This lecture provides an introduction and overview of the operations research (OR). First, it begins with the origins of OR, the role as well as the impacts of OR. Later, this lecture also describes the general steps of typical OR studies.

This lecture provides the general features of linear programming. First, it begins by developing a miniature prototype example of a linear programming problem. Next, we present the general linear programming model and its basic assumptions. Lastly, we describe some assumptions in the linear programming problem.

This lecture provides how to solve the linear programming problems with graphical method. This particular graphical method can only be applied if the problem has only two decision variables and therefore only two dimensions. Three exercises are given; and lastly, we discuss some terminologies for solutions of the model with the graphical illustration.

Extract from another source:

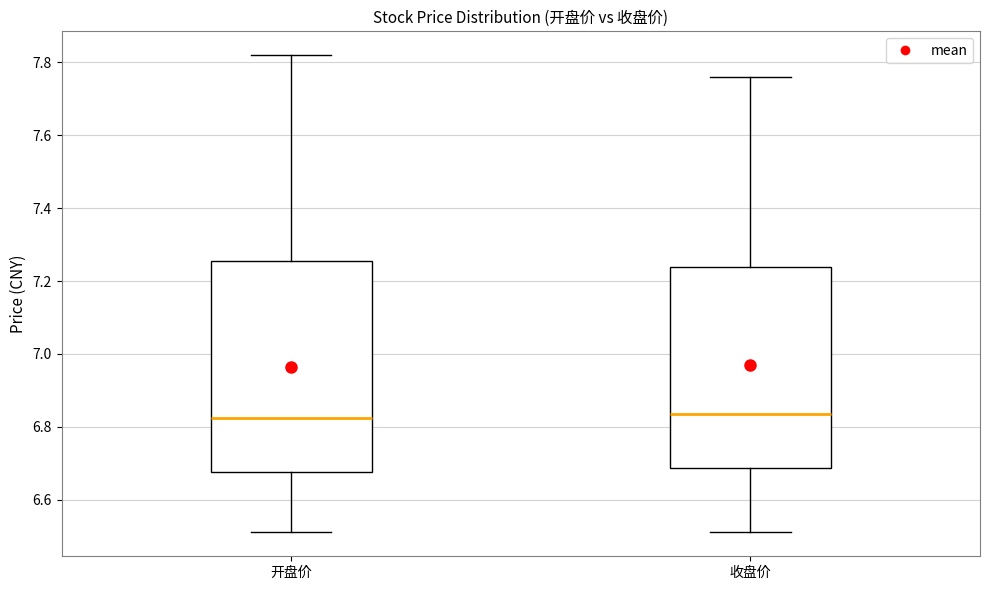

Reading left to right, transcribe this box plot: for each box, give where its median line is, the range the box spans, and where its two whiskers end, as read against the y-axis. The values are not printed on the chart, so give them approximately, as read against the axis.

开盘价: median 6.82, box 6.68 to 7.26, whiskers 6.52 to 7.82
收盘价: median 6.84, box 6.68 to 7.24, whiskers 6.52 to 7.76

This lecture discusses an introduction to the simplex method to solve the linear programming problems. The augmented form of the problem is firstly discussed. The matrix form of the simplex method is then provided. Lastly, we discuss how to apply the algorithm of the simplex method in a case study. 

The matrix form of the simplex method presented in the previous lecture may be the best one for learning the underlying logic of the algorithm. However, it is not the most convenient form for performing the required calculations. In this lecturer, we describe the "tabular form" of the simplex method which is considered as more convenient and efficient to perform the calculations.

This lecture describes some issues in the simplex method and how to deal with these. The issues include: (i) tie for the entering variable, (ii) degeneracy and cycling, (iii) unboundedness, and (iv) multiple optimal solutions.

In this lecture, we will demonstrate how to solve the linear programming problems using computer softwares, including: Ms. Excel Solver (download the spread sheet here), WolframAlpha, IORTutorial (download here), R-studio, Matlab, and Python.

In this lecture, we will briefly discuss the duality concept, one of the most important discoveries in the early development of linear programming. This discovery revealed that every linear programming problem (called the primal) has associated with it another linear programming problem (called the dual). In addition, we also discuss the dual simplex method, another alternative to solve linear programming problems, which is based on the duality theory.